RECORDS SHOWN —
+++

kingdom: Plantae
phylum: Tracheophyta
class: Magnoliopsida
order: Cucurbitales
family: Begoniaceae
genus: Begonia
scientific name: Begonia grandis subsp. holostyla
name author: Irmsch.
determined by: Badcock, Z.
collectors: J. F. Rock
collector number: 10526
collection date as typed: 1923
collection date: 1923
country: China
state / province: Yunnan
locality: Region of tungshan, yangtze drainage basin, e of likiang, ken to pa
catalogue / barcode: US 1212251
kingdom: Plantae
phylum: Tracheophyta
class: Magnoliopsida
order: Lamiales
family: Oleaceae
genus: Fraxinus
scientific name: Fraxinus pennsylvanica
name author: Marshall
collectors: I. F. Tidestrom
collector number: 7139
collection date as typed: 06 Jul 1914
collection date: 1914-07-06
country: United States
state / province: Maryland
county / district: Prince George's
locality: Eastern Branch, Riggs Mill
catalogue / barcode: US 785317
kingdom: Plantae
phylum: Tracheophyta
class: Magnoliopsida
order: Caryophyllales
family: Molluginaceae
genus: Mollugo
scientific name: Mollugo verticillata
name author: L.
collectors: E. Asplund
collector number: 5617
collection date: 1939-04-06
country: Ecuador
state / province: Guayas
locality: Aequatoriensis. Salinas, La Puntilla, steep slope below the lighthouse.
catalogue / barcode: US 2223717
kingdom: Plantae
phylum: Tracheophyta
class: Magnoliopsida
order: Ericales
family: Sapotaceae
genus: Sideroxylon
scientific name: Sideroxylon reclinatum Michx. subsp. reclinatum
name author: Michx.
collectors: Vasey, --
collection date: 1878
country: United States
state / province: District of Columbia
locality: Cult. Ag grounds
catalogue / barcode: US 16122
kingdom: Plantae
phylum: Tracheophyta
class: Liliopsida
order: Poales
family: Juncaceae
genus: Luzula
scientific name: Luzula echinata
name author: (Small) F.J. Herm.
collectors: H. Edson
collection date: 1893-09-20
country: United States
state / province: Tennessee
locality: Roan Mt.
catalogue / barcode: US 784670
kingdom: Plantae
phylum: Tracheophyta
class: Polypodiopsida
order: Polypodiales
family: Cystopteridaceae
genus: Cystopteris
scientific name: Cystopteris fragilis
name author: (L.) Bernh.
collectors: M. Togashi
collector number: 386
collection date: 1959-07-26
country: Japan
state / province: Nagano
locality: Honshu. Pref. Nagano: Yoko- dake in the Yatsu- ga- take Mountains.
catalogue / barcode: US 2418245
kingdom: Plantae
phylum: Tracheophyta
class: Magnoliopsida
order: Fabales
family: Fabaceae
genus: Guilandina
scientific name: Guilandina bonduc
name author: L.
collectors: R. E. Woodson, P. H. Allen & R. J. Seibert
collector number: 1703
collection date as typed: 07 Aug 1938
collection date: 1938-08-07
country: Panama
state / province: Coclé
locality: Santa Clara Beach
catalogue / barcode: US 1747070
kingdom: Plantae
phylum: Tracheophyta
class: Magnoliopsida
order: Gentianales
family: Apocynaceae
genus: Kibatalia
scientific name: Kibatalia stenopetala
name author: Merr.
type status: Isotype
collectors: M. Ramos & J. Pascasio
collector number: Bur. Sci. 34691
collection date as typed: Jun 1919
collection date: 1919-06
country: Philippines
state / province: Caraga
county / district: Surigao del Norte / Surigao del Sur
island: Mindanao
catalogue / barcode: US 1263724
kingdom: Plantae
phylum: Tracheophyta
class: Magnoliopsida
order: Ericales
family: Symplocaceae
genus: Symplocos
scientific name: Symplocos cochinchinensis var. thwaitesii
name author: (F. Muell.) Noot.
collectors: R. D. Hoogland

+++

WRITTEN TASK — Give all of the material above as a two-column CSV headed input and output, with one row apiece. Put each value in its own quoted field, and turn every line break into a space.

WRITTEN SOLUTION —
input,output
"kingdom:","Plantae"
"phylum:","Tracheophyta"
"class:","Magnoliopsida"
"order:","Cucurbitales"
"family:","Begoniaceae"
"genus:","Begonia"
"scientific name:","Begonia grandis subsp. holostyla"
"name author:","Irmsch."
"determined by:","Badcock, Z."
"collectors:","J. F. Rock"
"collector number:","10526"
"collection date as typed:","1923"
"collection date:","1923"
"country:","China"
"state / province:","Yunnan"
"locality:","Region of tungshan, yangtze drainage basin, e of likiang, ken to pa"
"catalogue / barcode:","US 1212251"
"kingdom:","Plantae"
"phylum:","Tracheophyta"
"class:","Magnoliopsida"
"order:","Lamiales"
"family:","Oleaceae"
"genus:","Fraxinus"
"scientific name:","Fraxinus pennsylvanica"
"name author:","Marshall"
"collectors:","I. F. Tidestrom"
"collector number:","7139"
"collection date as typed:","06 Jul 1914"
"collection date:","1914-07-06"
"country:","United States"
"state / province:","Maryland"
"county / district:","Prince George's"
"locality:","Eastern Branch, Riggs Mill"
"catalogue / barcode:","US 785317"
"kingdom:","Plantae"
"phylum:","Tracheophyta"
"class:","Magnoliopsida"
"order:","Caryophyllales"
"family:","Molluginaceae"
"genus:","Mollugo"
"scientific name:","Mollugo verticillata"
"name author:","L."
"collectors:","E. Asplund"
"collector number:","5617"
"collection date:","1939-04-06"
"country:","Ecuador"
"state / province:","Guayas"
"locality:","Aequatoriensis. Salinas, La Puntilla, steep slope below the lighthouse."
"catalogue / barcode:","US 2223717"
"kingdom:","Plantae"
"phylum:","Tracheophyta"
"class:","Magnoliopsida"
"order:","Ericales"
"family:","Sapotaceae"
"genus:","Sideroxylon"
"scientific name:","Sideroxylon reclinatum Michx. subsp. reclinatum"
"name author:","Michx."
"collectors:","Vasey, --"
"collection date:","1878"
"country:","United States"
"state / province:","District of Columbia"
"locality:","Cult. Ag grounds"
"catalogue / barcode:","US 16122"
"kingdom:","Plantae"
"phylum:","Tracheophyta"
"class:","Liliopsida"
"order:","Poales"
"family:","Juncaceae"
"genus:","Luzula"
"scientific name:","Luzula echinata"
"name author:","(Small) F.J. Herm."
"collectors:","H. Edson"
"collection date:","1893-09-20"
"country:","United States"
"state / province:","Tennessee"
"locality:","Roan Mt."
"catalogue / barcode:","US 784670"
"kingdom:","Plantae"
"phylum:","Tracheophyta"
"class:","Polypodiopsida"
"order:","Polypodiales"
"family:","Cystopteridaceae"
"genus:","Cystopteris"
"scientific name:","Cystopteris fragilis"
"name author:","(L.) Bernh."
"collectors:","M. Togashi"
"collector number:","386"
"collection date:","1959-07-26"
"country:","Japan"
"state / province:","Nagano"
"locality:","Honshu. Pref. Nagano: Yoko- dake in the Yatsu- ga- take Mountains."
"catalogue / barcode:","US 2418245"
"kingdom:","Plantae"
"phylum:","Tracheophyta"
"class:","Magnoliopsida"
"order:","Fabales"
"family:","Fabaceae"
"genus:","Guilandina"
"scientific name:","Guilandina bonduc"
"name author:","L."
"collectors:","R. E. Woodson, P. H. Allen & R. J. Seibert"
"collector number:","1703"
"collection date as typed:","07 Aug 1938"
"collection date:","1938-08-07"
"country:","Panama"
"state / province:","Coclé"
"locality:","Santa Clara Beach"
"catalogue / barcode:","US 1747070"
"kingdom:","Plantae"
"phylum:","Tracheophyta"
"class:","Magnoliopsida"
"order:","Gentianales"
"family:","Apocynaceae"
"genus:","Kibatalia"
"scientific name:","Kibatalia stenopetala"
"name author:","Merr."
"type status:","Isotype"
"collectors:","M. Ramos & J. Pascasio"
"collector number:","Bur. Sci. 34691"
"collection date as typed:","Jun 1919"
"collection date:","1919-06"
"country:","Philippines"
"state / province:","Caraga"
"county / district:","Surigao del Norte / Surigao del Sur"
"island:","Mindanao"
"catalogue / barcode:","US 1263724"
"kingdom:","Plantae"
"phylum:","Tracheophyta"
"class:","Magnoliopsida"
"order:","Ericales"
"family:","Symplocaceae"
"genus:","Symplocos"
"scientific name:","Symplocos cochinchinensis var. thwaitesii"
"name author:","(F. Muell.) Noot."
"collectors:","R. D. Hoogland"